Psychodynamic formulation has been a framework for observation of patients for more than a century. The theory has evolved in that period, and its relevance has often been debated. The authors have challenged readers to find their own framework, if they are not happy with psychodynamics. One can think of a formulation as a framework for an individual patient, to plot the trajectory of a treatment, but one could also think of a formulation for the psychiatrist’s entire clinical experience, so that an understanding achieved with one patient can be applied to another. I suspect the authors mean both these senses.

For example, in the chapter on the obsessive-compulsive patient, after an extensive formulation of the conflict in psychodynamic terms, the chapter takes up the clinician’s countertransference. Resentment that the patient interrupts, does not listen, demands repetition, and so forth can lead to premature attempts to interpret and thus to stop the annoying obsessive-compulsive behavior. The authors point out the sadistic nature of the patient’s symptoms. I wondered, without success I admit, what alternative frameworks exist that would help one work with obsessive-compulsive patients and, specifically, to understand one’s own reaction to them.

For the clinician whose initial position is to listen to the patient, safety issues, such as suicide, violence toward others, child abuse, and substance abuse, might seem to be problematic. The authors advocate the appropriate direct questions but also continue to hold the value of encouraging patients to tell their stories.

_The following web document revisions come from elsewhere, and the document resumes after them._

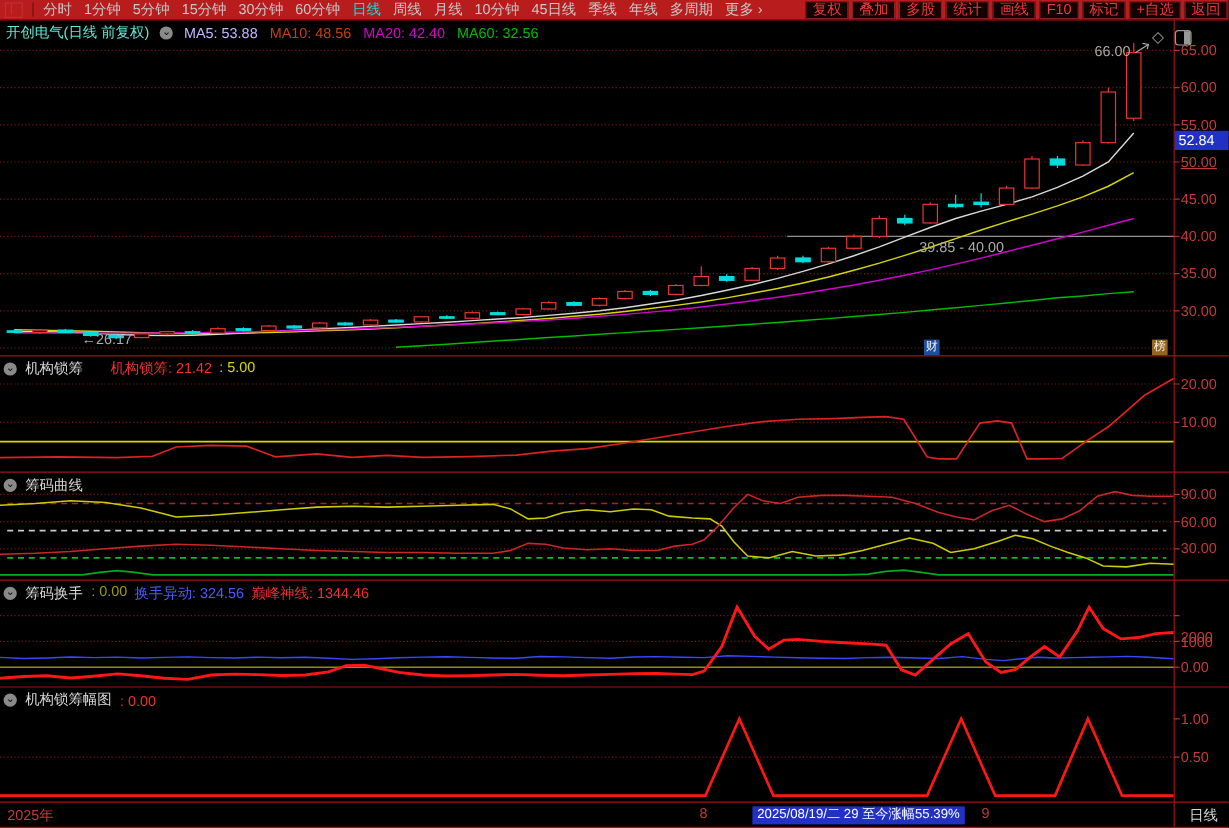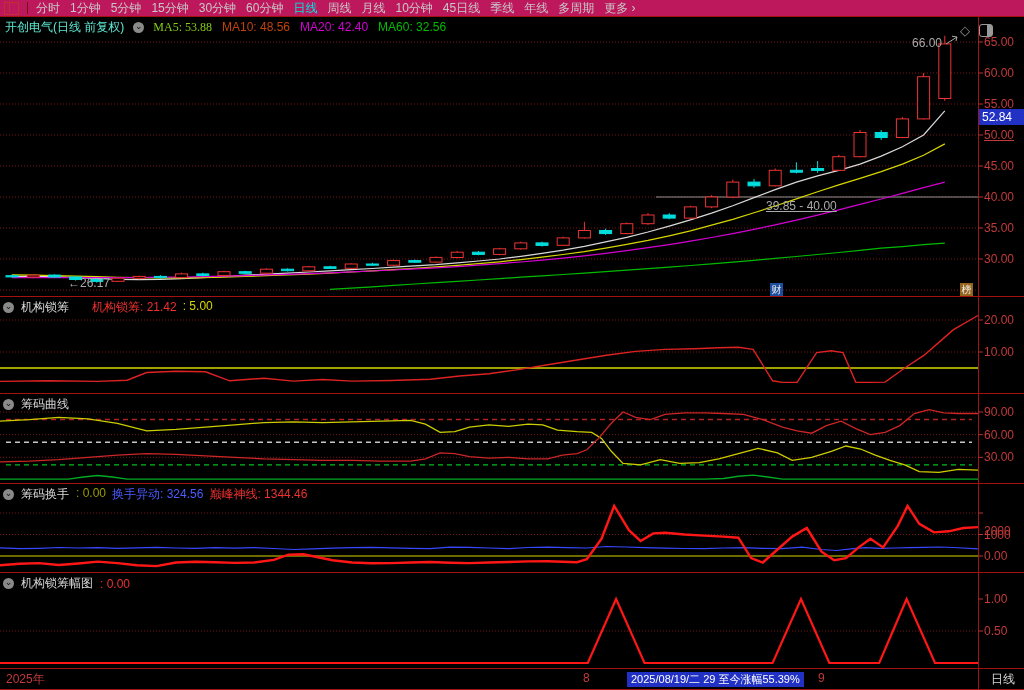--- a/index.html
+++ b/index.html
@@ -6,7 +6,7 @@
   .root{position:relative;width:1024px;height:690px;background:#000;overflow:hidden;
         font-family:"Liberation Sans","DejaVu Sans",sans-serif;color:#c8c8c8;font-size:12px;}
   #chart-svg{position:absolute;left:0;top:0;z-index:1;}
-  .menubar{position:absolute;left:0;top:0;width:1024px;height:16px;display:flex;align-items:center;z-index:4;background:#be185d;}
+  .menubar{position:absolute;left:0;top:0;width:1024px;height:16px;display:flex;align-items:center;z-index:4;background:#b91c1c;}
   .win-icon{width:13px;height:11px;border:1px solid #c03030;margin:1px 5px 0 4px;flex:none;}
   .win-icon i{display:block;width:4px;height:9px;border-right:1px solid #c03030;}
   .mdiv{width:1px;height:12px;background:#6a1515;margin:0 3px;flex:none;}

The potentially violent patient who stands up to leave the interview is told to “wait a minute,” and the clinician engages the patient wherever he or she stops, even on the sidewalk outside. “Rapport can best be established by exploring the patient’s great haste to get away” (p. 549). The book thus concludes with some very practical advice, without sacrificing its overall stance on the doctor-patient relationship in the psychiatric interview. I appreciated the reminder that the psychiatrist can do more than just prompt the patient to check the boxes.

I do hope that a new generation discovers this book, but after not quite 44 years of my own practice, I found much to value and to learn as well.

Dr. Freedman is Professor and Chair, Department of Psychiatry, University of Colorado Denver and Editor of The American Journal of Psychiatry.